While Dunhill commissioned some wonderful looking watches, the firm never compromised the quality of its internal mechanisms and the hand wound A. Shild unit here is a perfect example of top tier movement making at this time. Grenchen based Adolph Schild was one of the most highly regarded of all the classic Swiss manufactures, this curious word being the one used within the industry to describe a company that were capable of producing its own movements entirely in-house without outsourcing any components from external suppliers. Almost every one of the finest houses used Schild movements at some time during the inter-war years, and the company was particularly close with Rolex, to which it supplied the elaborate mechanisms that were used in the latter’s jump hour watches.
This movement is of the very highest standard and remains totally original throughout. It is signed “Breguet Hairspring, Swiss Made, 15 JLs, 3 Adj, this last qualification being a reference to this individual mechanism having been timed and regulated for extreme accuracy in three different angles of elevation. Unlike so many of these older engines, it has never been adulterated with non-standard parts and there is no evidence of any past repair work. Having been serviced regularly since new with no regard to expense, this watch works perfectly and its movement is in the very best of mechanical health. What is extremely evident though is the grade of finishing used, this being best illustrated by the mention of the undulating Geneva waves that cover the entire top surface of the movement. This is a particularly exotic method of decoration, not least because it is created entirely by hand, gently burnishing the plates with a rotating boxwood disk. While impressive, this feature is not alone as establishing this movement as a superlative item, and its quality is far in excess of that found on today’s luxury watch mechanisms.
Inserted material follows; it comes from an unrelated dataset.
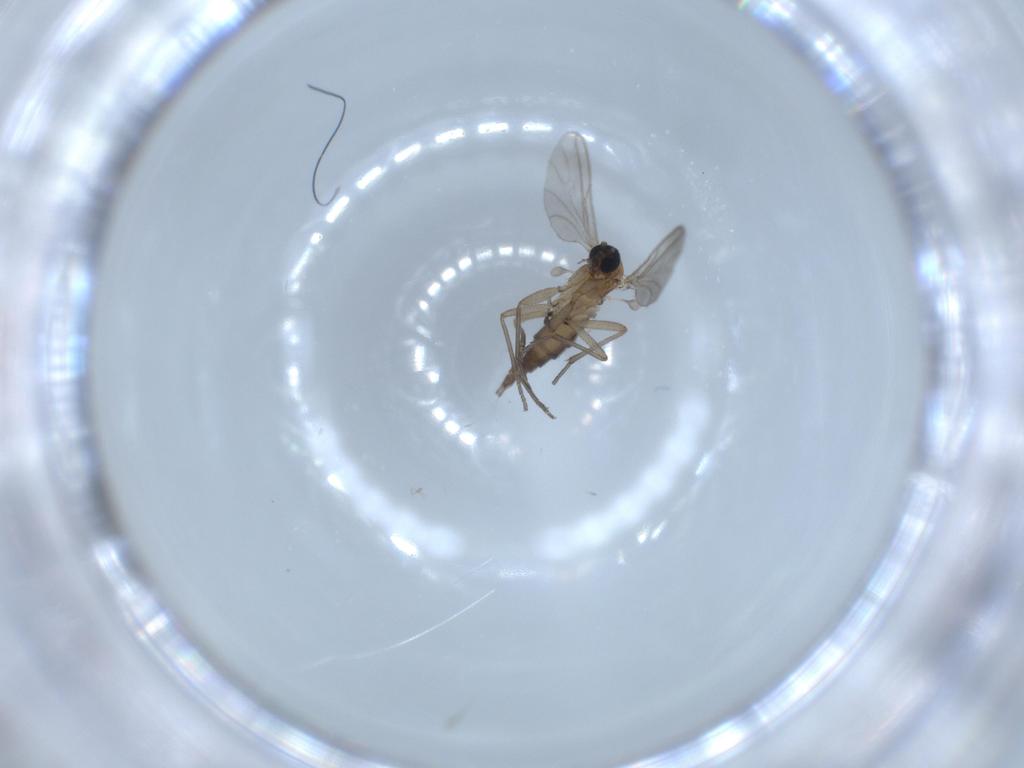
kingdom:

In summary, this is a really beautiful vintage wristwatch from the golden age of the collectible timepiece, manufactured to the highest possible quality standard for one of the most glamorous London retailers of its day. Unlike modern luxury watches that are sold on a mass-market basis, these early models were produced in very small quantities and sold to a wealthy elite who expected, and could afford, the best of everything. When this piece left Conduit Street in 1924, it was of a standard that could not be bettered, and this same position still applies today.
It is inevitable that comparisons should be made between vintage and new watches. We have priced this watch at £745 GB pounds, at which level it represents extremely good value for money. Not only is it of a far higher quality than its modern counterparts, it will have a far longer working life and, best of all, being already very collectible, will always hold its value. The purchase of a new luxury watch is an irreversible expenditure, an act that always involves the loss of a substantial amount of money. In contrast, the decision to buy a vintage watch is a financially sound one, with prices for these better grade pieces having risen astronomically in the last two decades. The realisation that the purchase of a vintage timepiece is often a profitable one is a major factor for the vast increase in interest in old rare watches recently, particularly since the dawn of widespread internet use in the late 1990s and the arrival of specialist vintage wristwatch magazines in the same period. Being in almost mint condition and by one of the most charismatic of all the early luxury houses, this rare Dunhill is a pleasure to own and will undoubtedly be a source of great satisfaction to its new owner.